Мы сели на мою кровать, я сняла с подушки наволочку, засунула в нее руку, покопалась там немножко и — р-р-аз — вытащила из нее сказку. Я всегда так делаю, когда рассказываю им сказки; они это любят.
7
Я вытащила руку из наволочки, немножко разжала кулак и заглянула в него. Близнецы сразу придвинулась поближе, чтобы увидеть, что в нем есть, но я быстро его сжала, чтобы они не подглядывали, и сказала:
— Вы не представляете, что я там нашла. Сказку про женщину, которая превратилась в осьминога!
Они подпрыгнули на кровати так, что заскрипели пружины, и шлепнулись вниз, как два лопнувших шарика.

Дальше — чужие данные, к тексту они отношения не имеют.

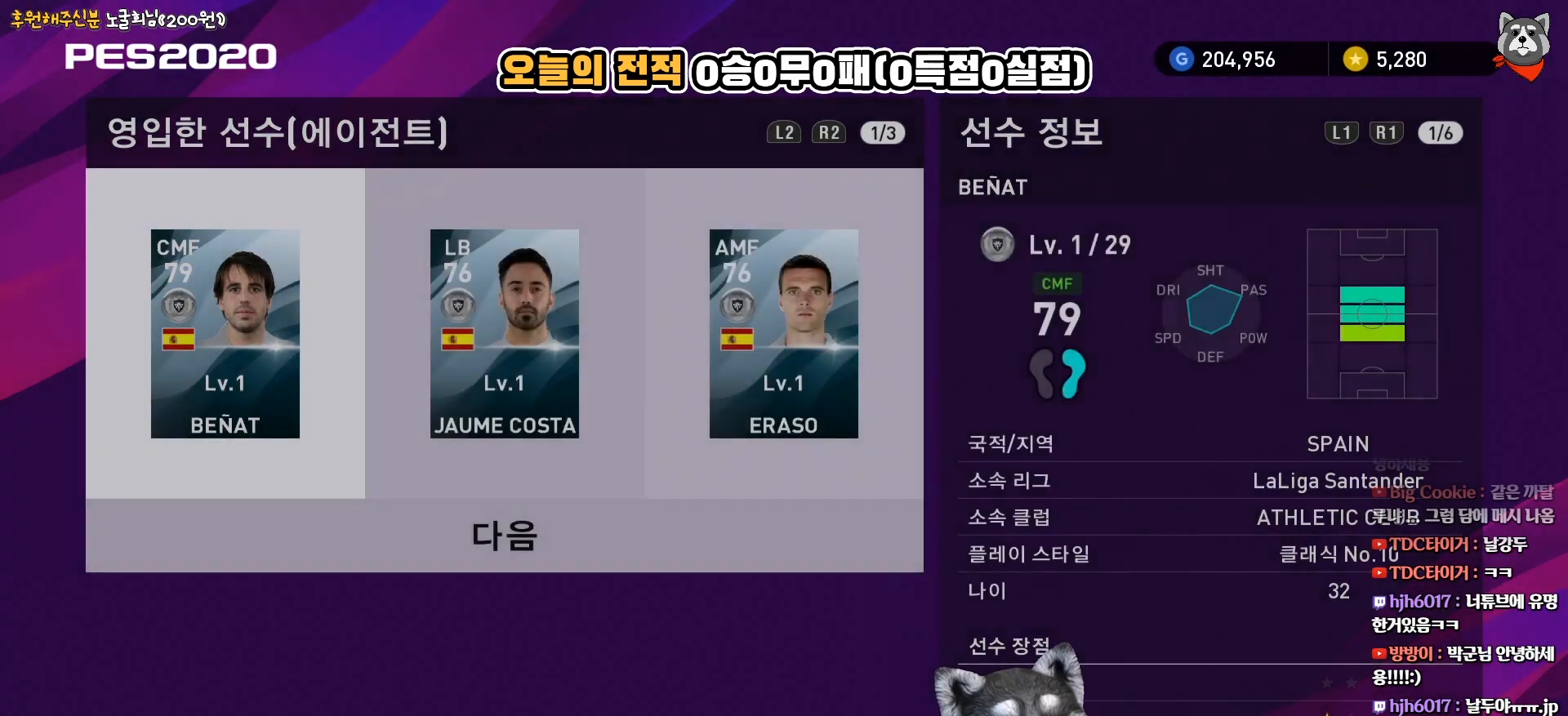
{"buttons": [], "right_stick": "center", "events": []}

— Только пообещай, что будет хороший конец, — сказал Ошри.
— Да, — поддержал его Хаим, — поклянись! А то я не буду слушать.
После чего заткнул уши и заорал:
— Не буду, не буду, не буду, не буду!
— Я тоже не буду! — завопил Хаим. — Я буду кричать и не буду тебя слушать! А-а-а-а-а-а-а!

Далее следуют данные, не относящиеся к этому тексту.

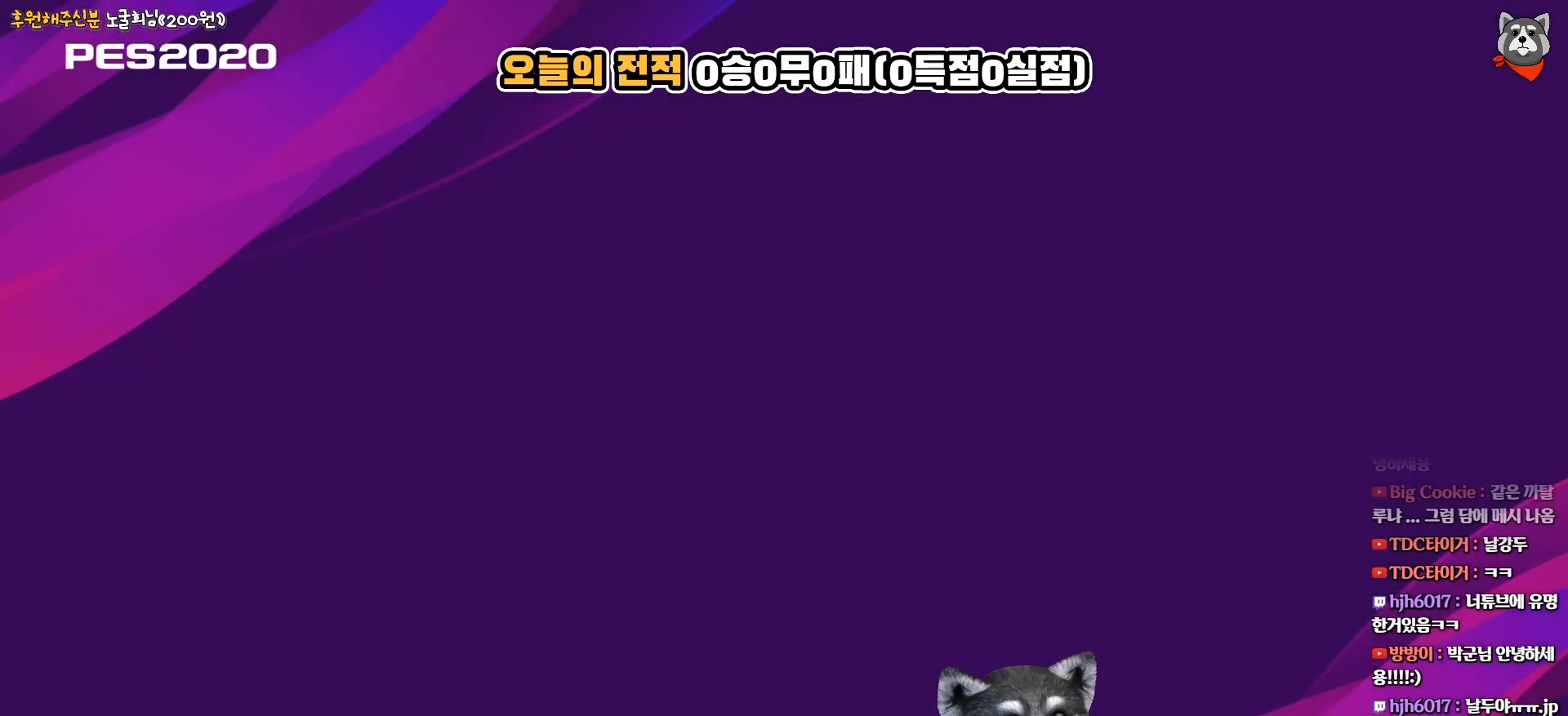
{"buttons": [], "right_stick": "center", "events": []}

Он кричал «а-а-а-а-а-а», пока у него не кончился воздух, а затем его сменил Хаим, и они замолчали только после того, как я пригрозила, что, если они будут так вопить, я не буду ничего рассказывать.

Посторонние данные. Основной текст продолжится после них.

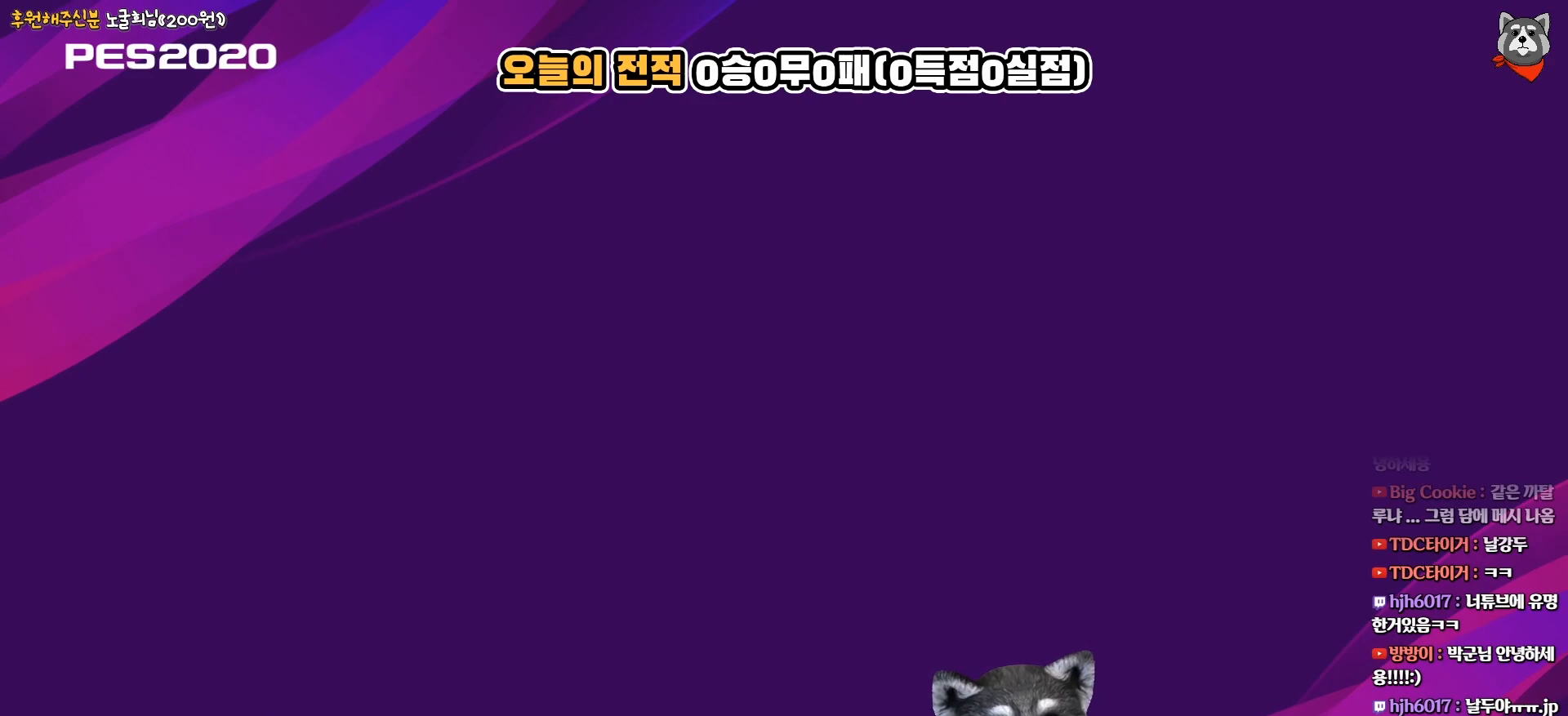
{"buttons": [], "right_stick": "center", "events": []}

— Сегодня, — сказала я, — я сделаю конец у сказки длиннее, чем обычно, и буду продолжать рассказывать до тех пор, пока он не станет хорошим. А сейчас положите ручки на колени и приготовьтесь внимательно слушать.
Они послушно сделали то, что я им велела, и, глядя на их полные ожидания лица, я вдруг пожалела о своем поспешном обещании сделать конец хорошим. Я посмотрела в окно у них за спиной; через него в комнату проникал мягкий послеполуденный свет.
— В общем так, — объявила я. — Сказка называется «Женщина, которая превратилась в осьминога».
Близнецы сразу расслабились, руки у них сползли с колен, и я начала рассказывать.
— Много лет тому назад жила-была одна женщина. Она была совершенно обыкновенная. Как все. У нее было две руки, две ноги, живот, спина, лицо, два глаза, один нос и два уха. Короче говоря, все у нее было точно таким же, как и у всех остальных женщин в мире.
— Ты забыла про волосы! Ты все время забываешь сказать про ее волосы.
— И про одежду ты тоже ничего не сказала. Расскажи нам про ее одежду.
— Точно! — сказала я. — Хорошо, что вы мне напомнили.
Они притихли и приготовились слушать дальше.
— У женщины были прекрасные каштановые гладкие-прегладкие длинные волосы, и каждому, кто ее видел, хотелось протянуть руку и погладить их. И у нее было много разноцветной одежды, буквально всех цветов радуги. Какой бы цвет вы ни назвали, можете не сомневаться, что платье такого цвета у нее было. И красное, и синее…
— И желтое!
— И зеленое!
— Да. И голубое, и розовое, и фиолетовое. И кроме того, на платьях у нее были всякие разные узоры. И цветы были, и сердечки, и кружочки, и треугольнички…
— И звезды! Ты забыла сказать «звезды».
— Да-да, и звезды тоже. Короче говоря, у этой женщины было все. И еще у нее были дети и муж. Но однажды случилось несчастье: к ней пришла колдунья. Во рту у нее был только один зуб; он был кривой, длинный и шатался; а на носу у нее росла противная бородавка. Колдунья летала по небу, а затем спустилась и стала заглядывать в окна, и когда дошла до окна женщины, то увидела, сколько у нее всего есть, и страшно разозлилась. «Почему, — подумала она, — эта женщина такая веселая, а мне совсем не весело? Почему у нее такая красивая одежда, а у меня такая противная и дырявая? Почему у нее такие прекрасные длинные гладкие волосы, а у меня такие противные и зеленые? И почему у нее есть муж и симпатичные дети, а у меня нет?»